而她和陈淙南约莫是这里面最沉默的人。
其实明嘉内心很复杂,有一种终于得偿所愿的怅然若失。
她一直很安静的听着,直到台上那人说出——下一首,富士山下。她心跳忽然慢半怕。
陈淙南似乎也感受到身边人这一瞬间的情绪,侧头看她。
明嘉安静地看着台上,他只能看到她的侧脸和她不停翕动的眼睫。
然而那句谁能凭爱意要富士山私有一响起来,明嘉突然发现自己竟然出乎意料的平静。
她第一次听这首歌时,十七岁。
那年,她与陈淙南其实早已经渐行渐远。
只是路过某家咖啡厅,偶然听到这首歌,想起陈淙南这个人,她心中只充满了酸涩。
经年之后的今日,有幸在现场听一次往日里她隔着耳机听过无数遍的歌,却意外的平静下来。细究缘由,也不知道是她长进了,还是身旁坐着他。
思及至此,灯光闪烁间她忽然释然一笑。
这场演唱会终将会落幕,离场时那两个女生还特意向她们告别。
住的地方离这里不远,明嘉和陈淙南当散步走回去。
也许是受演唱会落幕的不舍氛围影响,这会儿两人也很安静。
风过时,明嘉微眯了眯,摘下口罩,忽然说,“因为那首歌,我去了静冈县。”
陈淙南反应了一下,才明白她的意思。
“嗯。富士山美吗?”
“应该吧。”明嘉淡淡一笑,“那天富士山可见度为零,我没看到。
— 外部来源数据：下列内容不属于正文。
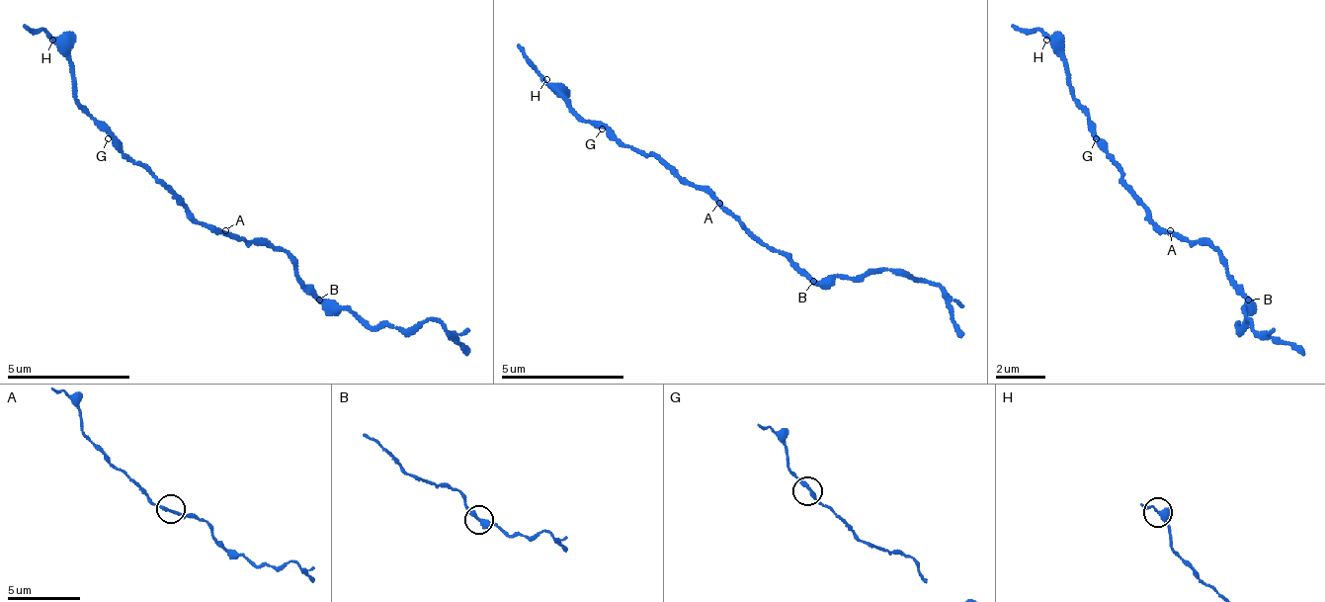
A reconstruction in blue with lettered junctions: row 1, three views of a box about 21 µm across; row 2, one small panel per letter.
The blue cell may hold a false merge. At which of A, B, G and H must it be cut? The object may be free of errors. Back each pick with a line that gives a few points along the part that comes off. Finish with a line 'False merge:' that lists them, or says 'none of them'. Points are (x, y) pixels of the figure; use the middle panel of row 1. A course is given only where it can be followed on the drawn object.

”
陈淙南张张嘴,想说会有机会看到的,然而话要讲出口的一瞬间还是被他咽下去。
他无法预知,再去一次是否能看见富士山,未知的事情他也不能轻易许诺她。
于是,他说,“下次我们或许可以一起去,再碰碰运气。”
明嘉停住,歪头看着他,“陈淙南。你是不是想说,总能看到的?”
昏黄灯光里,她的脸庞也模糊起来,陈淙南有些出神。
下一瞬,只听见她继续说,“我不遗憾,虽然没看到富士山,但是静冈实在迷人,不枉一行。”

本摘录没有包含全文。